The core of the criticism advanced by former Lazard man Edward Chancellor and hedge fund manager James Chanos – and pushed hard by ABC Radio’s Stephen Long – was that Macquarie pays too much for infrastructure assets and then optimistically writes up the value to justify debt-funded distributions to investors.
Having paid €480 million for a 44.7% stake in Rome Airport back when the market was bottoming in March 2003, Macquarie Airports has today exited to Italian firm Leonardo for €1237 million in cash.
Leonardo is no associated Macquarie fund, it’s a bone fide third-party investor that was prepared to pay way above the conservative €660 million book value.
So, the facts in this situation are that Macquarie Airports wrote up Rome by 37.5% in four years, but then sold the asset for 88% more than the supposedly inflated book value, to crystalise a cool overall profit of €757 million, or $1.2 billion.
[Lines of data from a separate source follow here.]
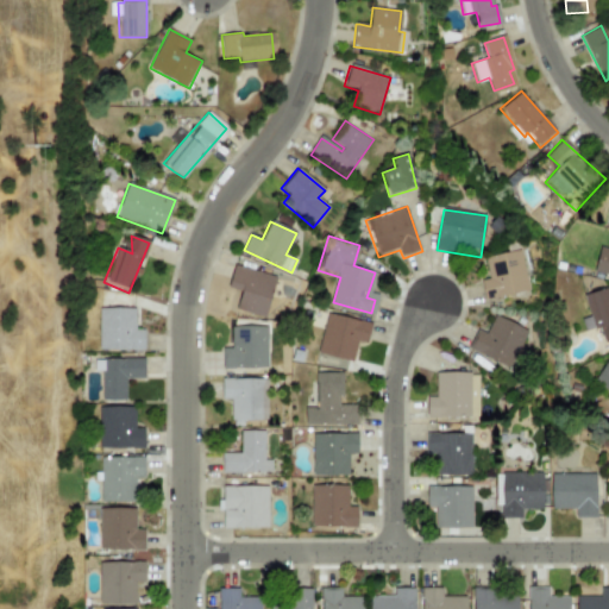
[(598,248),(608,249),(608,275),(592,271),(598,248)]
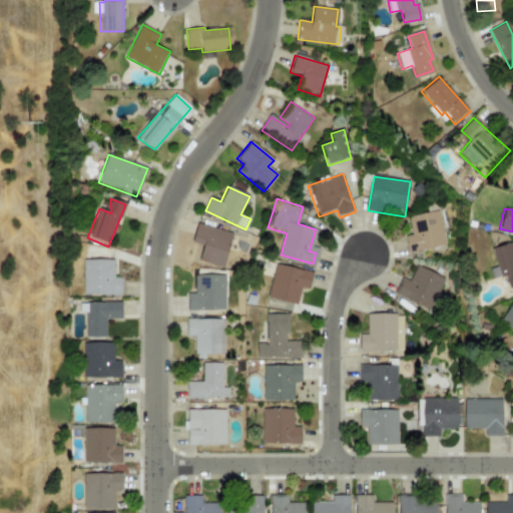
[(407,217),(439,210),(447,244),(409,253),(405,236),(412,235),(407,217)]
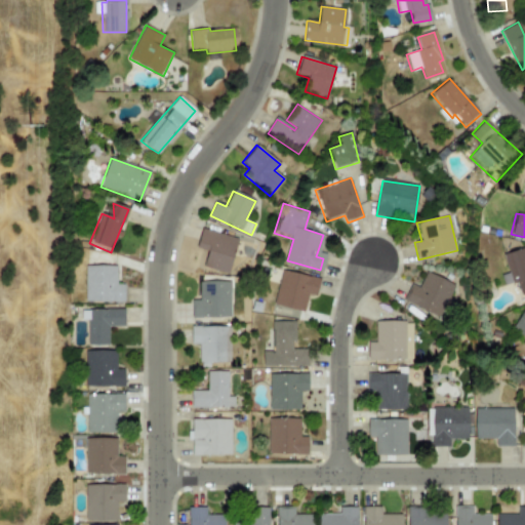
[(205,231),(241,241),(232,276),(207,269),(211,253),(200,250),(205,231)]
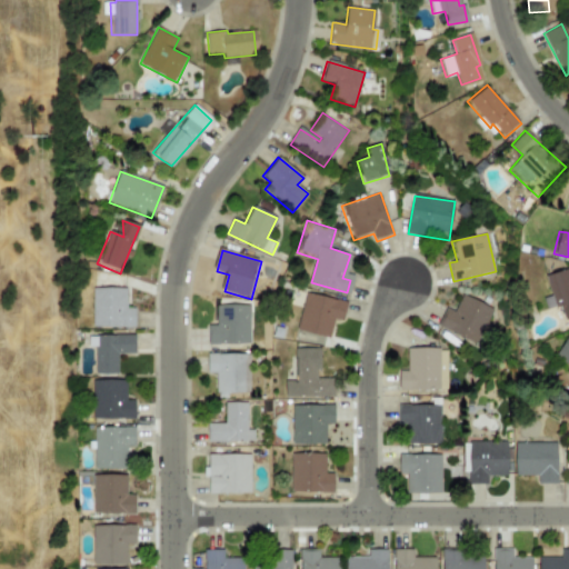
[(543,276),(568,267),(568,269),(568,318),(567,319),(562,305),(556,307),(543,276)]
This is the ninth straight time Macquarie has profitably offloaded one of its 114 infrastructure assets. The other eight above-book-value exits have been Birmingham Airport, Sydney Roads, Cintra, South East Water, Yorkshire Link, Detroit Windsor Tunnel, Reef Networks and Michigan Eletric.
Swooping into the heart of the Roman empire and extracting a 10-figure plus profit on a trophy asset like Rome Airport is spectacularly successful and great for Australia no matter which way you look at it. Let’s hope ABC Radio gives Macquarie the credit it deserves.
Shares in Macquarie Airports today surged 12c to a record $4.32, giving investors who supported the original $2 float and the $1.57-a-share rights issue to fund the Rome acquisition a spectacular return.
Macquarie Bank advised on the deal and will no doubt extract a hefty multi-million dollar success fee – signed off by the independent directors, of course.
Shares in the bank rose 54c to $89.59 this morning, meaning the $87 share-purchase plan for retail investors is now clearly back in the money and likely to proceed after last week’s offer to ditch it.